++++ RECORD EXTRACTS ++++
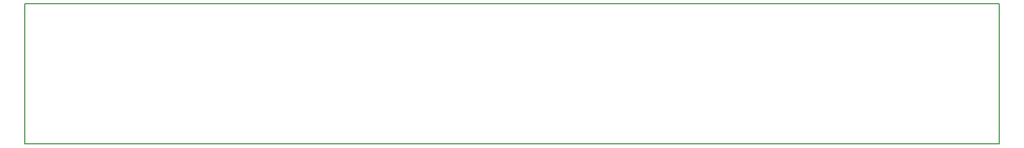
<source format=gbr>
G04 #@! TF.FileFunction,Profile,NP*
%FSLAX46Y46*%
G04 Gerber Fmt 4.6, Leading zero omitted, Abs format (unit mm)*
G04 Created by KiCad (PCBNEW 4.0.7) date 03/14/18 18:08:52*
%MOMM*%
%LPD*%
G01*
G04 APERTURE LIST*
%ADD10C,0.100000*%
%ADD11C,0.150000*%
G04 APERTURE END LIST*
D10*
D11*
X225145600Y-91643200D02*
X68630800Y-91643200D01*
X225145600Y-114198400D02*
X225145600Y-91643200D01*
X68630800Y-114198400D02*
X225145600Y-114198400D01*
X68630800Y-91643200D02*
X68630800Y-114198400D01*
M02*

</source>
++++
> **WHAT IS BEING ASKED**: Copy out all the data exactly. The images should not appear in the copy.

> **ANSWER TO THIS PROBLEM**:
<source format=gbr>
G04 #@! TF.FileFunction,Profile,NP*
%FSLAX46Y46*%
G04 Gerber Fmt 4.6, Leading zero omitted, Abs format (unit mm)*
G04 Created by KiCad (PCBNEW 4.0.7) date 03/14/18 18:08:52*
%MOMM*%
%LPD*%
G01*
G04 APERTURE LIST*
%ADD10C,0.100000*%
%ADD11C,0.150000*%
G04 APERTURE END LIST*
D10*
D11*
X225145600Y-91643200D02*
X68630800Y-91643200D01*
X225145600Y-114198400D02*
X225145600Y-91643200D01*
X68630800Y-114198400D02*
X225145600Y-114198400D01*
X68630800Y-91643200D02*
X68630800Y-114198400D01*
M02*

</source>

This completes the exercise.